Since the full attestation process is a “black box” controlled by Microsoft, there is limited auditability into what is actually being measured and attested. Increased openness in the attestation service’s internals is needed to build more confidence.

Single Cloud Provider Dependency

The current approach ties attestation directly to Microsoft’s Azure cloud. For multi-cloud or hybrid deployments, a more cloud-agnostic “Data Center Execution Assurance” primitive would be beneficial to avoid single provider lock-in.

Future work

Check alternative cloud attestation implementations from other cloud or hosting providers, in particular Google Cloud.
Check whether the MAA service can be tricked to sign SGX remote attestations not originating from Azure cloud
Request cloud providers, in particular Azure, to make their attestation process fully auditable with reproducible builds
Research and develop open source, auditable “Data Center Execution Assurance” toolchains that any hosting provider can setup.
Proof of Cloud: even if a cloud provider doesn’t provide an attestation, we could still provide a way to determine that a given enclave is run by a cloud operator, even if they don’t support it.
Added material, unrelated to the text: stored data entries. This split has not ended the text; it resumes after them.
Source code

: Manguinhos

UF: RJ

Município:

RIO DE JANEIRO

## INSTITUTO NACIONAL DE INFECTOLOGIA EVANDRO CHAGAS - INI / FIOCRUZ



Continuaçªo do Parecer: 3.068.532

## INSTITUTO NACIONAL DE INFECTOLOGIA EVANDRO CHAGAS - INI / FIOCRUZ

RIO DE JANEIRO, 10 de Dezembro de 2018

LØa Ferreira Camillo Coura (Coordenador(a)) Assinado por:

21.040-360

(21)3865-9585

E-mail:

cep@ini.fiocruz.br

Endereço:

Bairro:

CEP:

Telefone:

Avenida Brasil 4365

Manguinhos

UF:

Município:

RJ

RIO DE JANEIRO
For example, suppose an SGX enclave running on CloudA completes a round trip TLS challenge to https:/CloudA.com/ and we use the instruction cycle counter to prove it completed so quickly that it had to have come from within the same data center that has a CloudA TLS private key. This would provide some TEE-based evidence associating the enclave with a cloud location, even if they don’t support it.

bobbiec · June 6, 2024, 3:01pm

Interesting perspective! I like the concept of “Data Center Execution Assurance”.
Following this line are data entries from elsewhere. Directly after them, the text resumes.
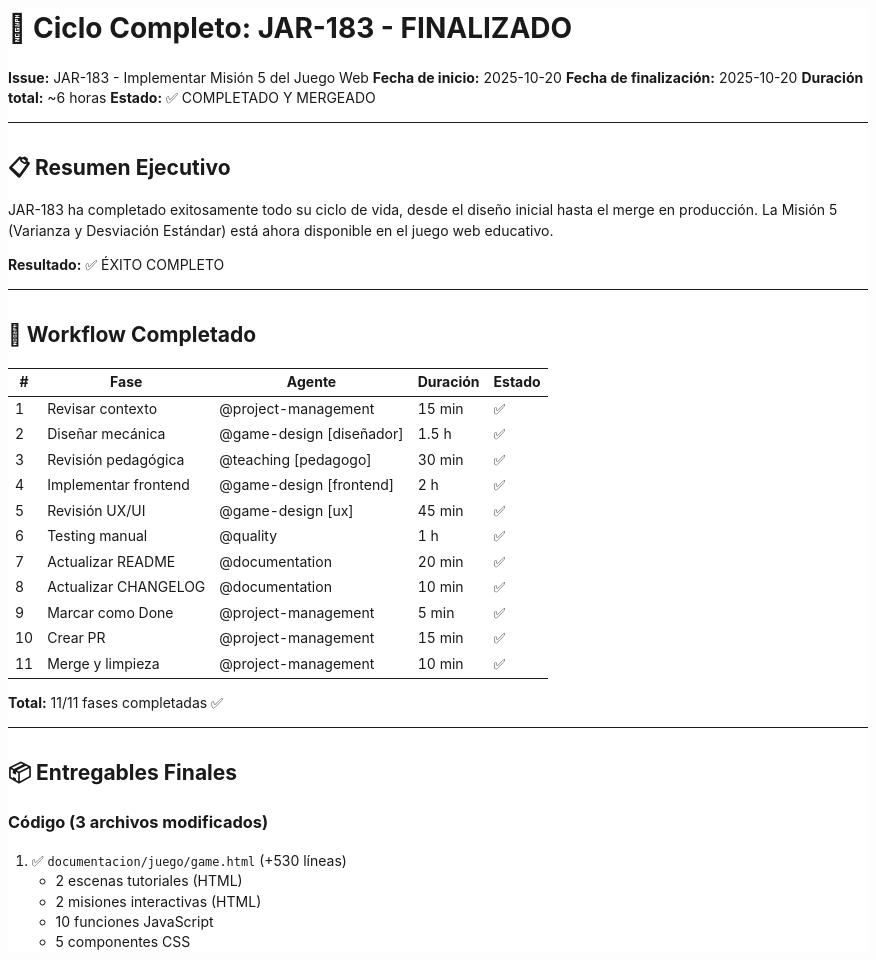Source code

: # 🎉 Ciclo Completo: JAR-183 - FINALIZADO

**Issue:** JAR-183 - Implementar Misión 5 del Juego Web
**Fecha de inicio:** 2025-10-20
**Fecha de finalización:** 2025-10-20
**Duración total:** ~6 horas
**Estado:** ✅ COMPLETADO Y MERGEADO

---

## 📋 Resumen Ejecutivo

JAR-183 ha completado exitosamente todo su ciclo de vida, desde el diseño inicial hasta el merge en producción. La Misión 5 (Varianza y Desviación Estándar) está ahora disponible en el juego web educativo.

**Resultado:** ✅ ÉXITO COMPLETO

---

## 🔄 Workflow Completado

| #   | Fase                 | Agente                   | Duración | Estado |
| --- | -------------------- | ------------------------ | -------- | ------ |
| 1   | Revisar contexto     | @project-management      | 15 min   | ✅      |
| 2   | Diseñar mecánica     | @game-design [diseñador] | 1.5 h    | ✅      |
| 3   | Revisión pedagógica  | @teaching [pedagogo]     | 30 min   | ✅      |
| 4   | Implementar frontend | @game-design [frontend]  | 2 h      | ✅      |
| 5   | Revisión UX/UI       | @game-design [ux]        | 45 min   | ✅      |
| 6   | Testing manual       | @quality                 | 1 h      | ✅      |
| 7   | Actualizar README    | @documentation           | 20 min   | ✅      |
| 8   | Actualizar CHANGELOG | @documentation           | 10 min   | ✅      |
| 9   | Marcar como Done     | @project-management      | 5 min    | ✅      |
| 10  | Crear PR             | @project-management      | 15 min   | ✅      |
| 11  | Merge y limpieza     | @project-management      | 10 min   | ✅      |

**Total:** 11/11 fases completadas ✅

---

## 📦 Entregables Finales

### Código (3 archivos modificados)
1. ✅ `documentacion/juego/game.html` (+530 líneas)
   - 2 escenas tutoriales (HTML)
   - 2 misiones interactivas (HTML)
   - 10 funciones JavaScript
   - 5 componentes CSS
From a more TEE-centric view, the purpose of Verifier services like MAA (and Intel Trust Authority) is to lower the barrier to entry for Relying Parties. Rather than have every Relying Party implement TEE verification code, you can offload the TEE specifics to a trusted Verifier, and then the Relying Party can verify the resulting JWT. See RFC 9334 Remote ATtestation ProcedureS (RATS) - this describes a “Passport Model”. As far as I know, “Data Center Execution Assurance” was never a design goal, so while this is a neat side effect, I’m not sure if Verifier operators would prioritize that it will always hold.

About Proof of Cloud: you can do this today, even without a cloud-based attestation service. For example, in Azure, you could use the instance metadata service to “Get Attested Data” about the VM instance, and use it as userdata in a TEE attestation. This does reveal some info about the cloud environment like the subscription ID, so it may or may not meet your needs.

Regarding the other future work - I believe Google Cloud does not have an attestation service (yet), and Intel Trust Authority is the other big Verifier service right now that you could investigate. Agreed with the rest of the items.

(I work on TEEs including blockchain use cases at Anjuna Security)

orest · June 11, 2024, 12:14pm

Very relevant write-up, thanks! FYI, it seems that OVH has just announced black-box-free TDX support two weeks ago: OVHcloud Unveils New Dedicated High Grade Bare Metal Servers with Intel Xeon Gold Processors for the Most Intensive Workloads . The hope could be for more niche CSPs to follow suit here. Physical hardware access (side channels) will remain relevant, though.